Quote exactly the lines from the start of the entries to the one with "Arnie Gundersen - What Is Radiation?", both ends included.

[Start of Attachment]

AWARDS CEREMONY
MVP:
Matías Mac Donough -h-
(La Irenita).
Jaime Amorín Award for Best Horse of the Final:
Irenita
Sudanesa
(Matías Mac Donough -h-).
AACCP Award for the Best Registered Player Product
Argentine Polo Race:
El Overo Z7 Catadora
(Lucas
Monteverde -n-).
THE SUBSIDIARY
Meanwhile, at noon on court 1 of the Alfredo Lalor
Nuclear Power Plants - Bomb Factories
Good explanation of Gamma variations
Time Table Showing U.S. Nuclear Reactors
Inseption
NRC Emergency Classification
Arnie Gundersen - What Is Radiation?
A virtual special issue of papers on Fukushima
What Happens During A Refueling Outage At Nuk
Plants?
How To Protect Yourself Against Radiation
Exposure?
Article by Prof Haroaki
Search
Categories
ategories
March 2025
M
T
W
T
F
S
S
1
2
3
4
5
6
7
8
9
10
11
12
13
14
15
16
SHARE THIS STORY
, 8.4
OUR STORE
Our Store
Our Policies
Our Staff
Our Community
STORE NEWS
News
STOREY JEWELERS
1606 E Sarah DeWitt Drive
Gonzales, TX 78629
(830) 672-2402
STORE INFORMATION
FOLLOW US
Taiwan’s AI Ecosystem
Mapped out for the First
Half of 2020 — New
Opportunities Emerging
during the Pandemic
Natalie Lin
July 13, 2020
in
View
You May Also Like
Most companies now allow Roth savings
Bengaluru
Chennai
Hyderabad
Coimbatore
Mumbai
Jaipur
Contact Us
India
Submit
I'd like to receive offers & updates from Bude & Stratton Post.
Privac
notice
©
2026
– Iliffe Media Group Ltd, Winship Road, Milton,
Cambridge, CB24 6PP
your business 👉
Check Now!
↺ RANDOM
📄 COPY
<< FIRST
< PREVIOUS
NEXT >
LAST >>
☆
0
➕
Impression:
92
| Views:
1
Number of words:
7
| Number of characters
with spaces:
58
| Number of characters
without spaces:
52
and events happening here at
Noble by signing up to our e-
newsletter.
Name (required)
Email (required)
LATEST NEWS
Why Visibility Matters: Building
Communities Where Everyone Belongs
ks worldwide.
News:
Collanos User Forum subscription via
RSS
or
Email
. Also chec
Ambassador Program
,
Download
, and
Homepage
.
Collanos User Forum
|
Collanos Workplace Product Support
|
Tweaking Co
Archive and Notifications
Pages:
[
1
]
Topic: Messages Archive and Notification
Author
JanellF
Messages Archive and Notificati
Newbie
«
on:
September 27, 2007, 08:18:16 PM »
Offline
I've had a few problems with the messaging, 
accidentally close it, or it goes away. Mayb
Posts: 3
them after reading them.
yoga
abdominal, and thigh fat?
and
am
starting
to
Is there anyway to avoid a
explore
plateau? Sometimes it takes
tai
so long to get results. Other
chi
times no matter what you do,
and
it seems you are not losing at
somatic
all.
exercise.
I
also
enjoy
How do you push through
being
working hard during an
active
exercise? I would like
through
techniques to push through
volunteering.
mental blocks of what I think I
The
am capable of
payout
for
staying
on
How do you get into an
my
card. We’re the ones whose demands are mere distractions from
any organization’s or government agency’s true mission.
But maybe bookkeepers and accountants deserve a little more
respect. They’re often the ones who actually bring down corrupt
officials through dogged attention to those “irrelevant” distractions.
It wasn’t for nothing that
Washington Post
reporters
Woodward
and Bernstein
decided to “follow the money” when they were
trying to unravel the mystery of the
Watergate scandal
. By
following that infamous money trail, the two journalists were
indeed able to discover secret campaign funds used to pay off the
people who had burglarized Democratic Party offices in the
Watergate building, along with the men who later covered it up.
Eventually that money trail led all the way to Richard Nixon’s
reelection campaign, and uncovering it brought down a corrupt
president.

[End of Attachment]

* Response for this exercise *
AWARDS CEREMONY
MVP:
Matías Mac Donough -h-
(La Irenita).
Jaime Amorín Award for Best Horse of the Final:
Irenita
Sudanesa
(Matías Mac Donough -h-).
AACCP Award for the Best Registered Player Product
Argentine Polo Race:
El Overo Z7 Catadora
(Lucas
Monteverde -n-).
THE SUBSIDIARY
Meanwhile, at noon on court 1 of the Alfredo Lalor
Nuclear Power Plants - Bomb Factories
Good explanation of Gamma variations
Time Table Showing U.S. Nuclear Reactors
Inseption
NRC Emergency Classification
Arnie Gundersen - What Is Radiation?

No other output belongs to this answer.